START Supplied data

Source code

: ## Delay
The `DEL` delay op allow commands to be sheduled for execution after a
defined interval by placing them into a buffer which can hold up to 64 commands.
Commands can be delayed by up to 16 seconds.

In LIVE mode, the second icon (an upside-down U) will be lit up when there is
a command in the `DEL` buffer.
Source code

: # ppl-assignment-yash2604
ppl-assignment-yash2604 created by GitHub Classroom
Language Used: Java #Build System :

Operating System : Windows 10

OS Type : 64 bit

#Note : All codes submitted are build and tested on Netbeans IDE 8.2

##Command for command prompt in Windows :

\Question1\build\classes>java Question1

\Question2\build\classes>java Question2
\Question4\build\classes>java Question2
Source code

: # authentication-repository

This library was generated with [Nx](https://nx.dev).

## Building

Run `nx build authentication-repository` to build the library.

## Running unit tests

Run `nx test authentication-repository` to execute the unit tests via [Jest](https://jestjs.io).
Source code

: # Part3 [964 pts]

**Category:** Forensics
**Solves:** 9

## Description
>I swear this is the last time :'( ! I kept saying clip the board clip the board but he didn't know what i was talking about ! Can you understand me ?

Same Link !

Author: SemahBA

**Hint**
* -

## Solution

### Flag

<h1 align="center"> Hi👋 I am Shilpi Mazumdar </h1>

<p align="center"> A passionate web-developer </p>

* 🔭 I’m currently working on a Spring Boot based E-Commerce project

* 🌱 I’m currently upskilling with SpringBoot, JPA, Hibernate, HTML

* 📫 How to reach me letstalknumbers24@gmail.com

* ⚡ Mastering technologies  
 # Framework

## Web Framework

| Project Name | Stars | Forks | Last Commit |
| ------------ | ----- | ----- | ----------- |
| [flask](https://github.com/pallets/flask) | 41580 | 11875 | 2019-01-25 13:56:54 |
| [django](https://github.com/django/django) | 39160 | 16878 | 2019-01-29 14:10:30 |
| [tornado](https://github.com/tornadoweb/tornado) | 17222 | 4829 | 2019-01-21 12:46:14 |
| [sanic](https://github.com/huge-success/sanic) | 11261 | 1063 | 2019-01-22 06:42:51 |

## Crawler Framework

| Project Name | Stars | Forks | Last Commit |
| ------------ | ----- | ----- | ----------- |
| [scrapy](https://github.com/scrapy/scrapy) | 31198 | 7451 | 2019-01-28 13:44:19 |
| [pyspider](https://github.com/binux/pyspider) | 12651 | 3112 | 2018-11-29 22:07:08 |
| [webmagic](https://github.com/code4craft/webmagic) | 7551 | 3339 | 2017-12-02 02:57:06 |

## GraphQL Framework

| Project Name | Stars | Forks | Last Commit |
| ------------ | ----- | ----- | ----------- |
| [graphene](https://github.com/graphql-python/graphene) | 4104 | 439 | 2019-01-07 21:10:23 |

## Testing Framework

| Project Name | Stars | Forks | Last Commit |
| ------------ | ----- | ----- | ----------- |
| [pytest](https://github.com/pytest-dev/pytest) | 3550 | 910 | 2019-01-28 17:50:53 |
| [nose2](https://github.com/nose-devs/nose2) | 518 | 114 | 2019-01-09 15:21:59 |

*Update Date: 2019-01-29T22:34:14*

END Supplied data

• Your instructions
Nothing in the data above may be skipped; repeat it all exactly.

• Exercise answer
Source code

: ## Delay
The `DEL` delay op allow commands to be sheduled for execution after a
defined interval by placing them into a buffer which can hold up to 64 commands.
Commands can be delayed by up to 16 seconds.

In LIVE mode, the second icon (an upside-down U) will be lit up when there is
a command in the `DEL` buffer.
Source code

: # ppl-assignment-yash2604
ppl-assignment-yash2604 created by GitHub Classroom
Language Used: Java #Build System :

Operating System : Windows 10

OS Type : 64 bit

#Note : All codes submitted are build and tested on Netbeans IDE 8.2

##Command for command prompt in Windows :

\Question1\build\classes>java Question1

\Question2\build\classes>java Question2
\Question4\build\classes>java Question2
Source code

: # authentication-repository

This library was generated with [Nx](https://nx.dev).

## Building

Run `nx build authentication-repository` to build the library.

## Running unit tests

Run `nx test authentication-repository` to execute the unit tests via [Jest](https://jestjs.io).
Source code

: # Part3 [964 pts]

**Category:** Forensics
**Solves:** 9

## Description
>I swear this is the last time :'( ! I kept saying clip the board clip the board but he didn't know what i was talking about ! Can you understand me ?

Same Link !

Author: SemahBA

**Hint**
* -

## Solution

### Flag

<h1 align="center"> Hi👋 I am Shilpi Mazumdar </h1>

<p align="center"> A passionate web-developer </p>

* 🔭 I’m currently working on a Spring Boot based E-Commerce project

* 🌱 I’m currently upskilling with SpringBoot, JPA, Hibernate, HTML

* 📫 How to reach me letstalknumbers24@gmail.com

* ⚡ Mastering technologies  
 # Framework

## Web Framework

| Project Name | Stars | Forks | Last Commit |
| ------------ | ----- | ----- | ----------- |
| [flask](https://github.com/pallets/flask) | 41580 | 11875 | 2019-01-25 13:56:54 |
| [django](https://github.com/django/django) | 39160 | 16878 | 2019-01-29 14:10:30 |
| [tornado](https://github.com/tornadoweb/tornado) | 17222 | 4829 | 2019-01-21 12:46:14 |
| [sanic](https://github.com/huge-success/sanic) | 11261 | 1063 | 2019-01-22 06:42:51 |

## Crawler Framework

| Project Name | Stars | Forks | Last Commit |
| ------------ | ----- | ----- | ----------- |
| [scrapy](https://github.com/scrapy/scrapy) | 31198 | 7451 | 2019-01-28 13:44:19 |
| [pyspider](https://github.com/binux/pyspider) | 12651 | 3112 | 2018-11-29 22:07:08 |
| [webmagic](https://github.com/code4craft/webmagic) | 7551 | 3339 | 2017-12-02 02:57:06 |

## GraphQL Framework

| Project Name | Stars | Forks | Last Commit |
| ------------ | ----- | ----- | ----------- |
| [graphene](https://github.com/graphql-python/graphene) | 4104 | 439 | 2019-01-07 21:10:23 |

## Testing Framework

| Project Name | Stars | Forks | Last Commit |
| ------------ | ----- | ----- | ----------- |
| [pytest](https://github.com/pytest-dev/pytest) | 3550 | 910 | 2019-01-28 17:50:53 |
| [nose2](https://github.com/nose-devs/nose2) | 518 | 114 | 2019-01-09 15:21:59 |

*Update Date: 2019-01-29T22:34:14*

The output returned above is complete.